Big Brother also starts, another few months of hypnotic viewing again. I almost feel like an addict now as I can't get through each day without an hour minimum on TV, and far more when live streaming. I'd love a person or two living with me as well but would still watch them as I'm nosy and find watching people fascinating.

So if guided (as in somewhere worth going to, not off a cliff) I ought to be getting more and more as time goes on. Up till now the permanent things I've got have been useful in business, and only my degree marginally useful otherwise as allows me to speak with far more authority in a world which values education than without. But I know both my own potential and life's and don't want to miss out. I did a little diagram last week that explained my situation, and discovered that besides qualifications, which even that was curtailed by having to drop my master's degree, I've never succeeded in any important area other than the smallest crumbs. No wonder I'm pissed off. Compared to the full set I've only got the leftovers in each category, just the barest amount more in each than having nothing at all. My modern colour (1978-88) train ticket collection is also complete although the proper colour ones before were the decent ones so only second prize there.

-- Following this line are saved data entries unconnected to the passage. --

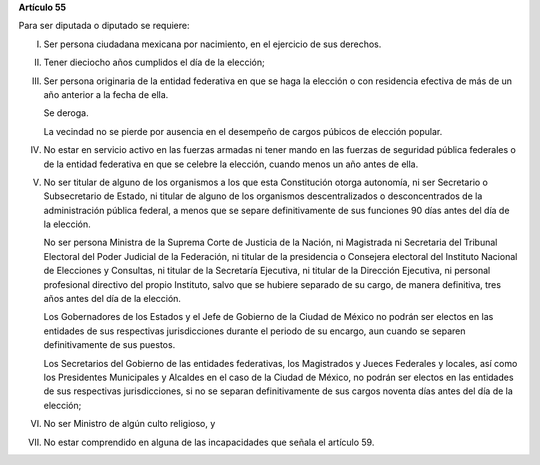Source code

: **Artículo 55**

Para ser diputada o diputado se requiere:

I. Ser persona ciudadana mexicana por nacimiento, en el ejercicio de sus
   derechos.

II. Tener dieciocho años cumplidos el día de la elección;

III. Ser persona originaria de la entidad federativa en que se haga la
     elección o con residencia efectiva de más de un año anterior a la
     fecha de ella.

     Se deroga.

     La vecindad no se pierde por ausencia en el desempeño de cargos
     púbicos de elección popular.

IV. No estar en servicio activo en las fuerzas armadas ni tener mando en
    las fuerzas de seguridad pública federales o de la entidad
    federativa en que se celebre la elección, cuando menos un año antes
    de ella.

V. No ser titular de alguno de los organismos a los que esta
   Constitución otorga autonomía, ni ser Secretario o Subsecretario de
   Estado, ni titular de alguno de los organismos descentralizados o
   desconcentrados de la administración pública federal, a menos que se
   separe definitivamente de sus funciones 90 días antes del día de la
   elección.

   No ser persona Ministra de la Suprema Corte de Justicia de la Nación,
   ni Magistrada ni Secretaria del Tribunal Electoral del Poder Judicial
   de la Federación, ni titular de la presidencia o Consejera electoral
   del Instituto Nacional de Elecciones y Consultas, ni titular de la
   Secretaría Ejecutiva, ni titular de la Dirección Ejecutiva, ni
   personal profesional directivo del propio Instituto, salvo que se
   hubiere separado de su cargo, de manera definitiva, tres años antes
   del día de la elección.

   Los Gobernadores de los Estados y el Jefe de Gobierno de la Ciudad de
   México no podrán ser electos en las entidades de sus respectivas
   jurisdicciones durante el periodo de su encargo, aun cuando se
   separen definitivamente de sus puestos.

   Los Secretarios del Gobierno de las entidades federativas, los
   Magistrados y Jueces Federales y locales, así como los Presidentes
   Municipales y Alcaldes en el caso de la Ciudad de México, no podrán
   ser electos en las entidades de sus respectivas jurisdicciones, si no
   se separan definitivamente de sus cargos noventa días antes del día
   de la elección;

VI. No ser Ministro de algún culto religioso, y

VII. No estar comprendido en alguna de las incapacidades que señala el
     artículo 59.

So I know exactly what I'm missing. There are then the categories of enlightenment and out of body experiences I haven't got any of at all (how many have?) but would like at least the first for the full set. Women, fame, collections, and any other top level areas have had only the scraps although fame is one hardly anyone gets at all so relatively way ahead of most but not enough to actually be known yet. But that won't get me very far if I died tomorrow would it? So that is where the guidance must be going to as otherwise there's no point in it is there?